Nihayet başörtülü hanım, ona laf atan hanımın yanına oturur ve kimse duymasın diye ona yavaşça dedi ki: ” Ben bu eziyetleri çekmeye hazırım. Neden mi, senin eşin bakışlarını kontrol edebilsin, kendi eşine baksın, bana bakmasın diye. Benim bedenime bakarsa, o zaman senin hayatın tehlikeye düşer ve sana karşı soğuk olur. Sana olan saygı-sevgi ve dikkati eksilmesin diye ben kendimi kızgın güneşin altında katlanıp eziyet ederim. Ben de senin gibi bir kadınım ve güzelliğimin farkındayım. Ben de senin gibi yazın ortasında terlemek istemiyorum ve çölde-bayırda senin gibi rahat gezmek istiyorum. Fakat bu isteklerime rağmen kapanıyorum ve bil ki, bütün bunları kendi vazifem olarak görüyorum”

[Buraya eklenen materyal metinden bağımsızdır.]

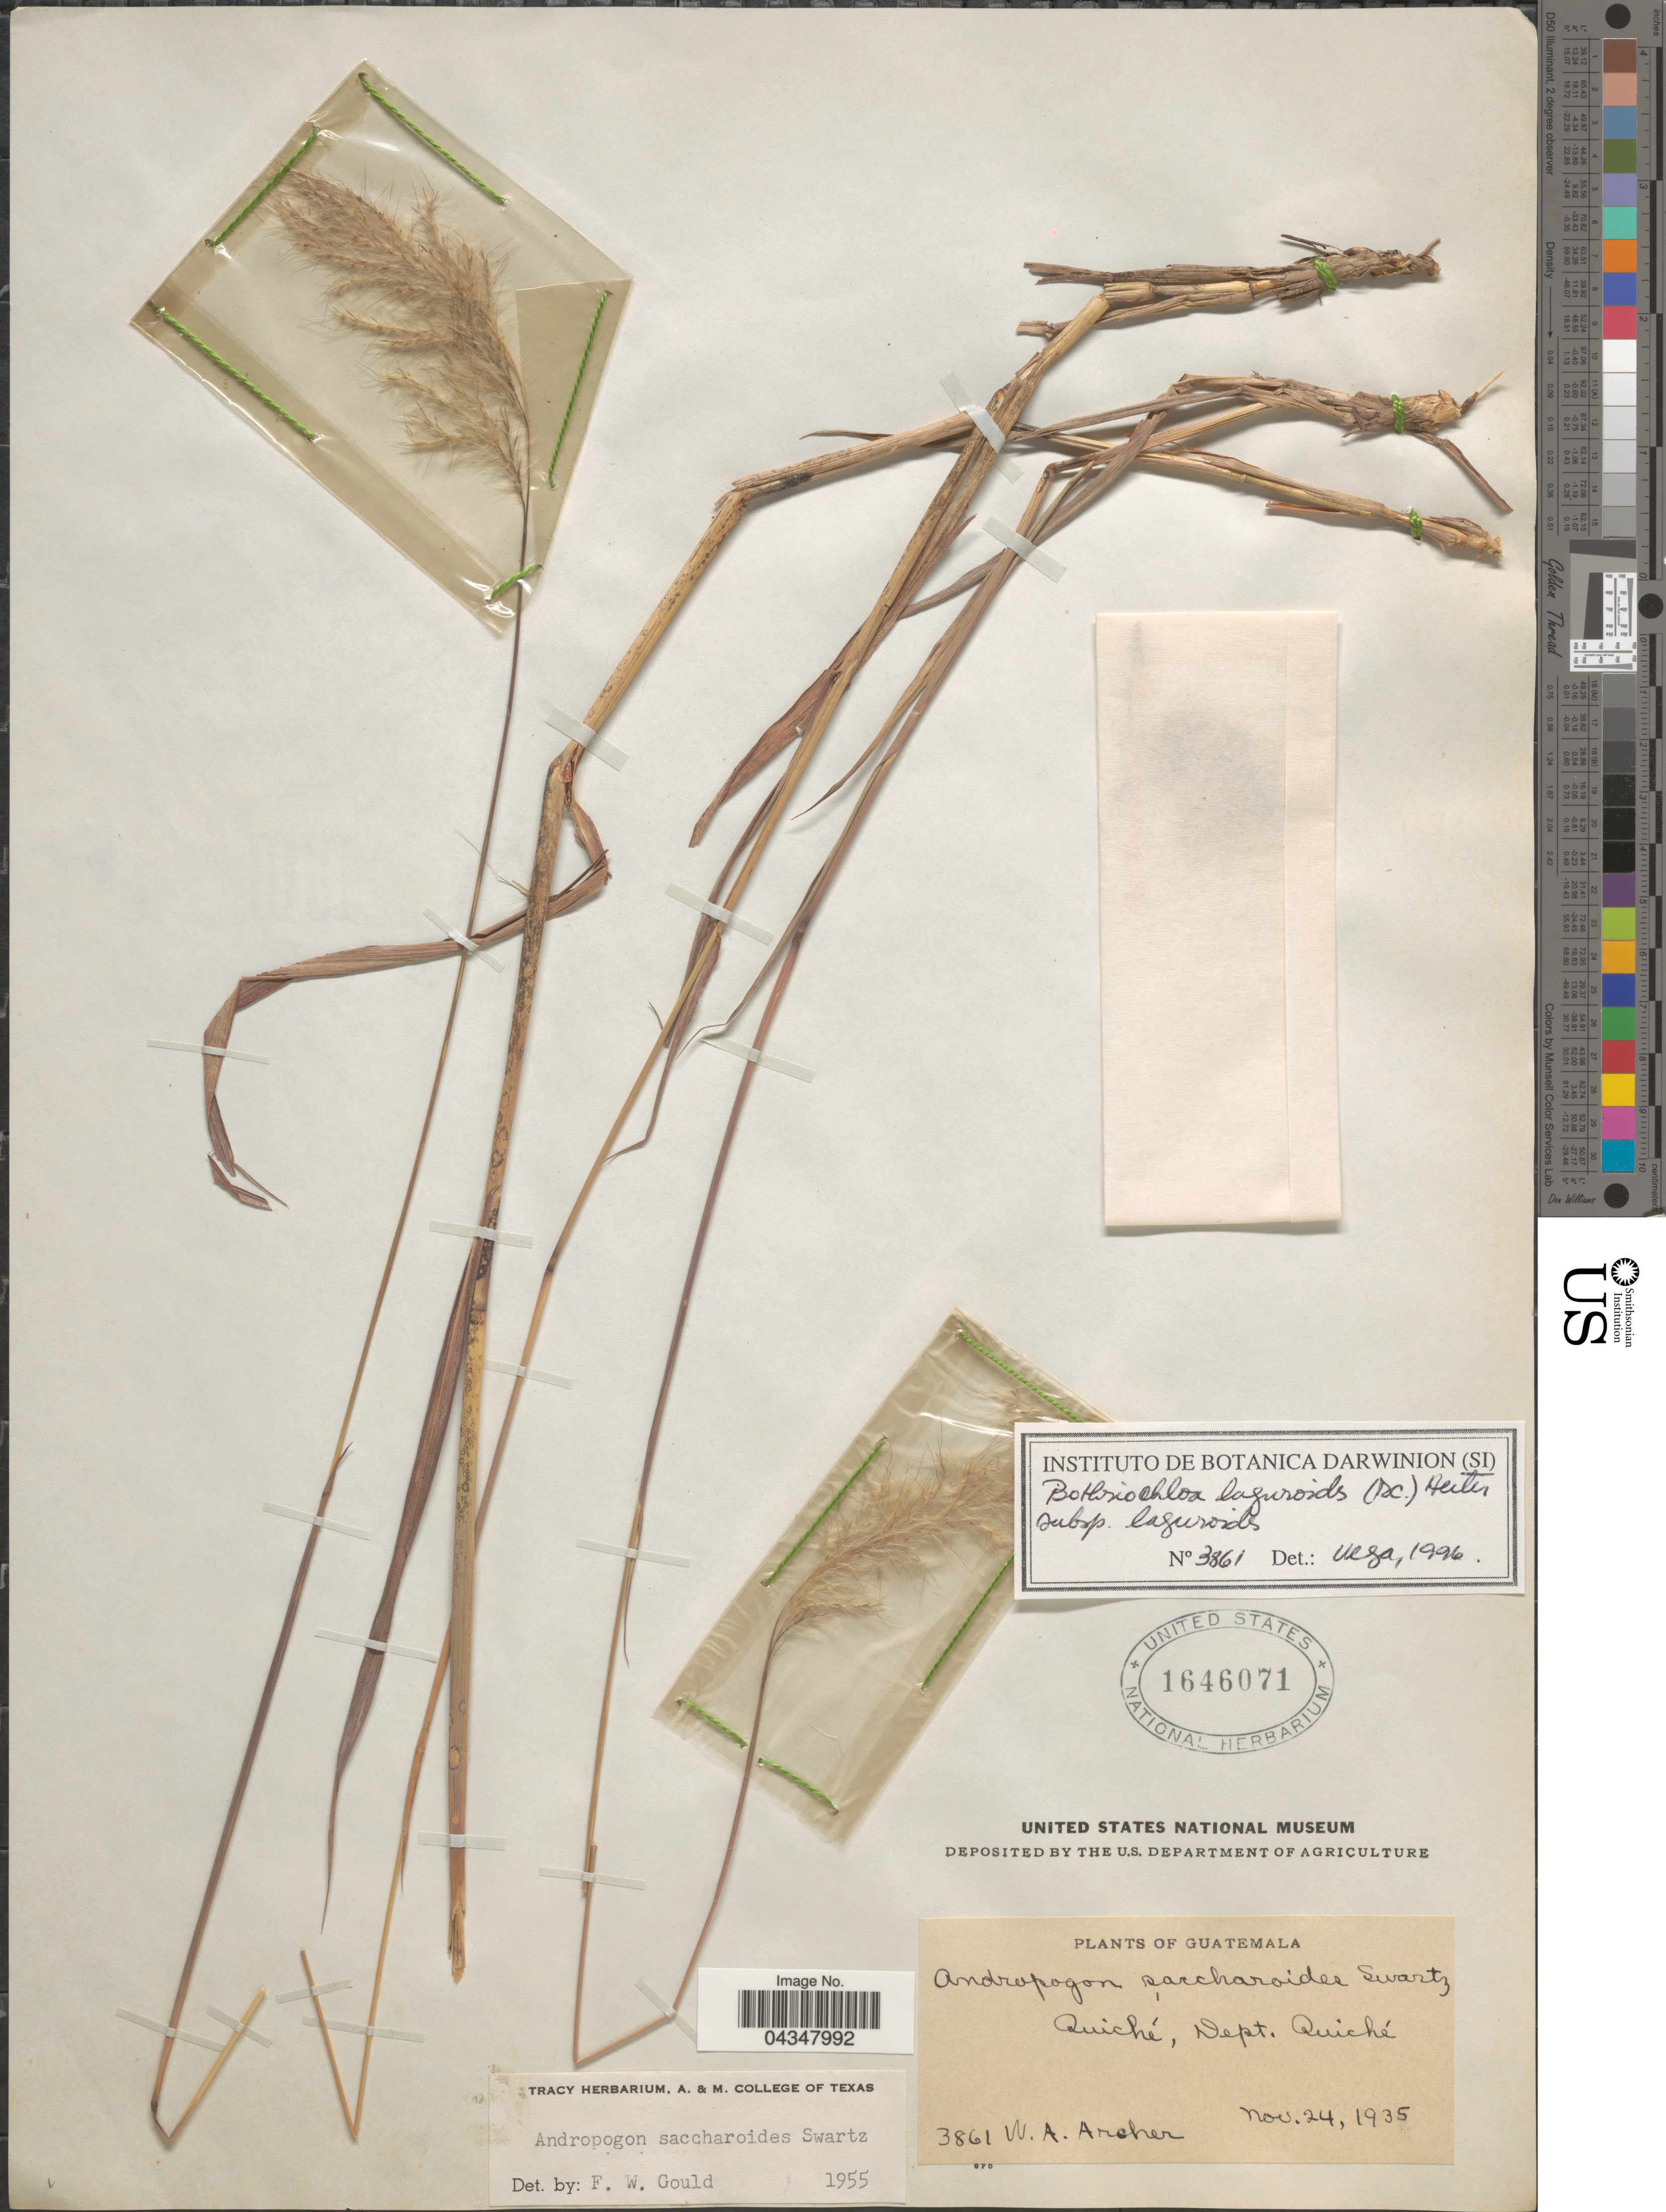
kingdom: Plantae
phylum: Tracheophyta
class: Liliopsida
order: Poales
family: Poaceae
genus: Bothriochloa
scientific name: Bothriochloa laguroides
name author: (DC.) Herter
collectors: W. Archer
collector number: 3861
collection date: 1935-11-24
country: Guatemala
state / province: El Quiche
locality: Quiché, Dept. Quiché.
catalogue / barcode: US 1646071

Başörtülü kadın konuşmasının ardından karşısındaki bayan belki bir şey söyler diye durdu. Fakat onun sessizce dinlediğini görünce sözüne devam etti: “Her bir insanın kendi önemli vazifesinden ek bir takım hakları vardır. Benim suçum nedir ki, dar ve çekici kıyafetler giyinip bedenini göstererek; yüzünü, gözünü ve saçlarını çeşitli reklerle boyamış kadınlar benim eşimi neden kendine çeksin? Şimdi gel bir karar verelim: Ben mi senin bu giyiminden rahatsız olup şikayet etmeliyim, yoksa sen benim giyimimden?
Açık saçık kadın bir müddet sustu ve sonra şöyle dedi: “sen haklısın. Hiç bu şekilde düşünmemiştim. Gözlerimi açtın “…
Nihayet özür dileyip, başını eğdi ve uzaklara daldı.